→ Your instructions
Hunt through the entries for the word "when" and copy each line in which it appears.
··· Source information
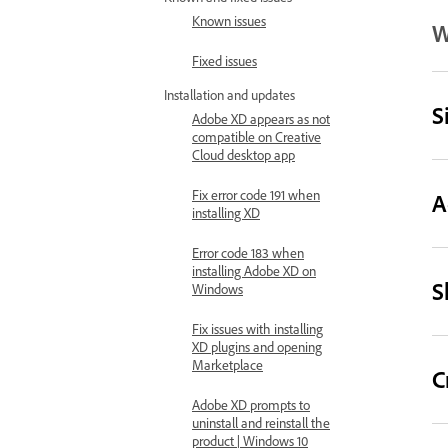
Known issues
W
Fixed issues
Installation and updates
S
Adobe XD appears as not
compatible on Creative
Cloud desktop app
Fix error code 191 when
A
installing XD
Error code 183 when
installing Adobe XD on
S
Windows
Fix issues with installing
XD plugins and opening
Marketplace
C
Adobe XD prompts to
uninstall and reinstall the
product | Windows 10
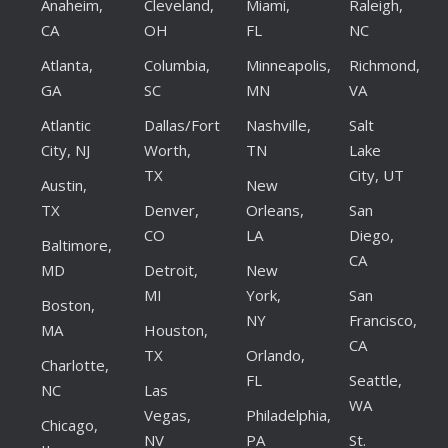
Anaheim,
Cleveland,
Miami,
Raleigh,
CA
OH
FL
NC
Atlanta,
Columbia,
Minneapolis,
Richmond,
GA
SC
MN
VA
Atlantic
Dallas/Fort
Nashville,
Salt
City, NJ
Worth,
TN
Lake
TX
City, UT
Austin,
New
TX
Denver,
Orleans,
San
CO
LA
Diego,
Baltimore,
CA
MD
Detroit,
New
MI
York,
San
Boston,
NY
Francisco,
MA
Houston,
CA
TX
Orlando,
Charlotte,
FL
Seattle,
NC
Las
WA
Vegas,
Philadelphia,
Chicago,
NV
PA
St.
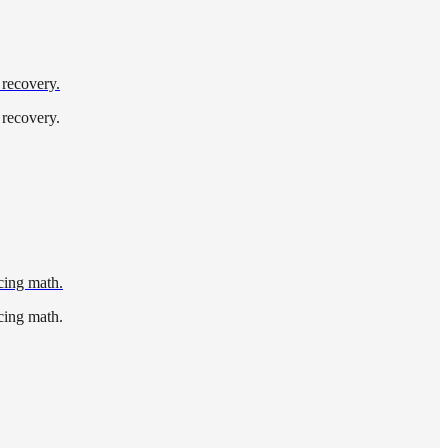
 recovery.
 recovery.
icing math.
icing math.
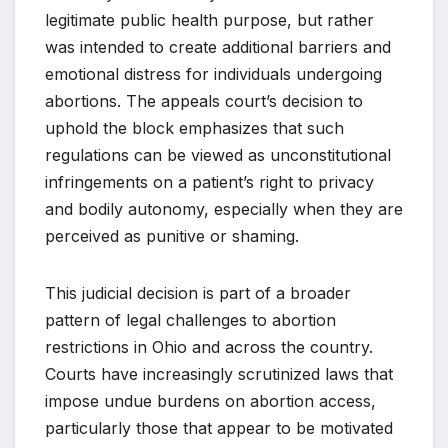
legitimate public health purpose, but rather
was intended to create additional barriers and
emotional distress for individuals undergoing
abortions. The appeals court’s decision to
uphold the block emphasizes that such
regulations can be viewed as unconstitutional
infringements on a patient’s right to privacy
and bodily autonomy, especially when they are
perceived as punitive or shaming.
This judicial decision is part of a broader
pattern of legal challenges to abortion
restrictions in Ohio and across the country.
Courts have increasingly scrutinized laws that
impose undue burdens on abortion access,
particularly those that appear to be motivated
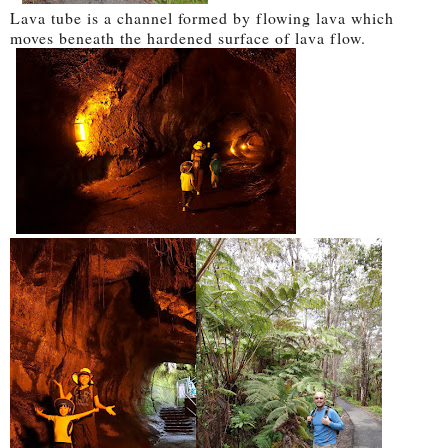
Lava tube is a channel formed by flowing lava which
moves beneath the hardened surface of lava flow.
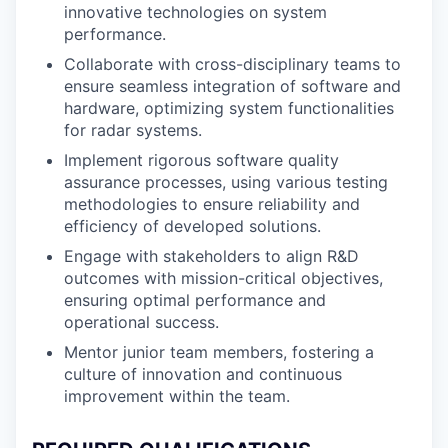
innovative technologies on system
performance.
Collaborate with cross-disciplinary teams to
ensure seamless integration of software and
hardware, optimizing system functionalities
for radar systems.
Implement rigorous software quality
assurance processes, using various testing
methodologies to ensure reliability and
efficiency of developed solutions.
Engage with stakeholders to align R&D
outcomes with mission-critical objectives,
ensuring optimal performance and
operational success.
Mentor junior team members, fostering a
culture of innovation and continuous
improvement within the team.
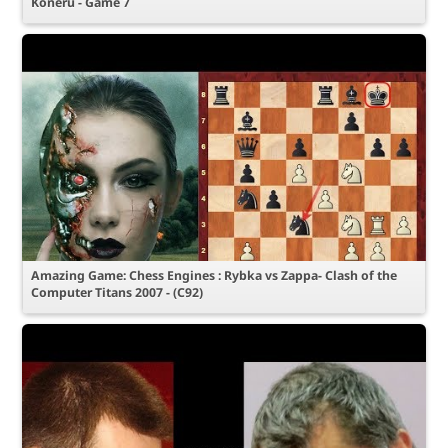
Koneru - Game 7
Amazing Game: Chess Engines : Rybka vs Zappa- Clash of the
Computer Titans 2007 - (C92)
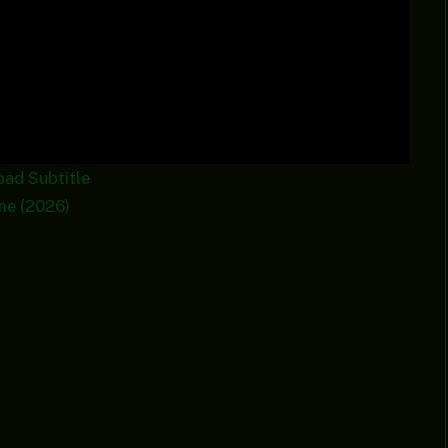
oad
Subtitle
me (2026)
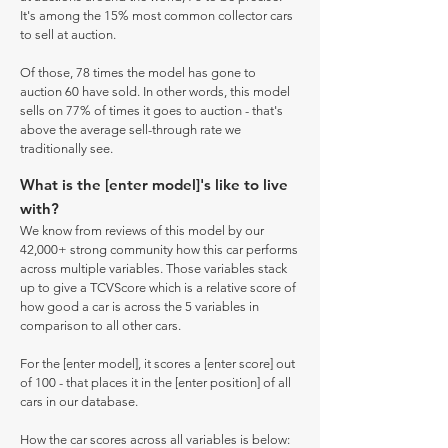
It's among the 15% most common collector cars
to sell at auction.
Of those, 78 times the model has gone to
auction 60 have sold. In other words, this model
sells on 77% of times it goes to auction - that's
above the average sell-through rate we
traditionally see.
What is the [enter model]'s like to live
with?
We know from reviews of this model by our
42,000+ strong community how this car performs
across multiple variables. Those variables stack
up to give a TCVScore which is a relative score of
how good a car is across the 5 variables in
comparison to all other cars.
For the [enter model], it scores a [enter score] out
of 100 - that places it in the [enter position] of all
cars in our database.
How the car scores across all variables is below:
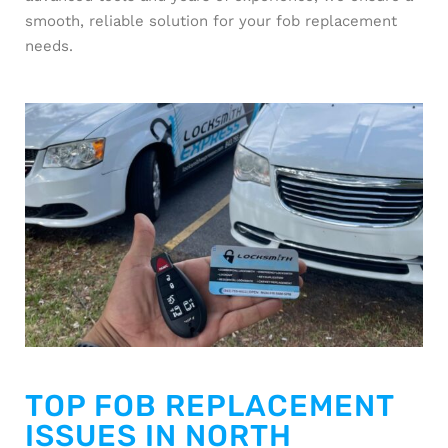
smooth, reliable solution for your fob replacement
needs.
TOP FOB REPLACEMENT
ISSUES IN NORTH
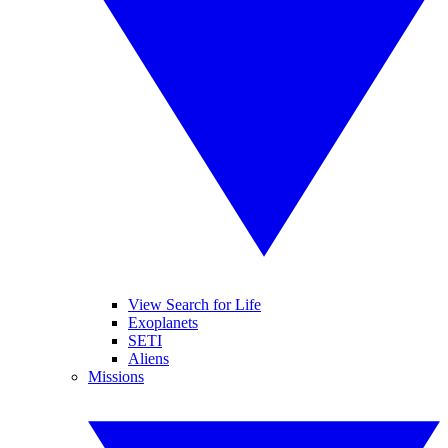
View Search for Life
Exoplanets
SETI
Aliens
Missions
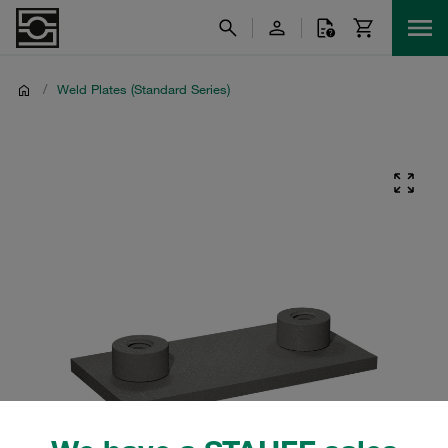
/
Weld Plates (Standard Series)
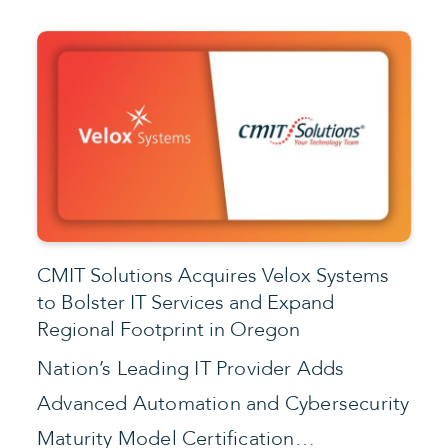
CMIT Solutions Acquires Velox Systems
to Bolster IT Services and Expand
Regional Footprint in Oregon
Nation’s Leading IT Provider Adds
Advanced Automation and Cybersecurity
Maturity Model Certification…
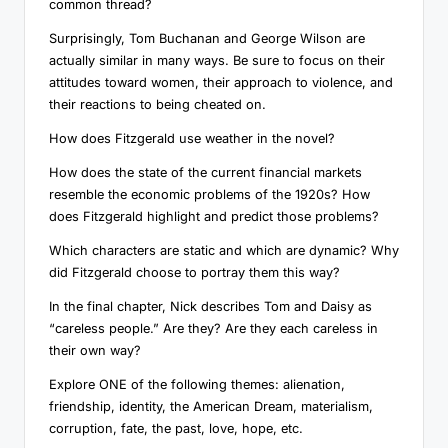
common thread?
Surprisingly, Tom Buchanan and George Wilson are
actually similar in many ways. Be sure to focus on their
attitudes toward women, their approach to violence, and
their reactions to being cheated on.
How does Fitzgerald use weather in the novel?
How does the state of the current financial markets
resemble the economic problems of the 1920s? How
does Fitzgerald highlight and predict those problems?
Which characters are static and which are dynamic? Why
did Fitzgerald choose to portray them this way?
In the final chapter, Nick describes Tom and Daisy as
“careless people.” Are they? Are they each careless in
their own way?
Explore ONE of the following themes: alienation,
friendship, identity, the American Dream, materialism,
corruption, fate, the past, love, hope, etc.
······
→ Completed exercise
Fix error code 191 when
Error code 183 when
and bodily autonomy, especially when they are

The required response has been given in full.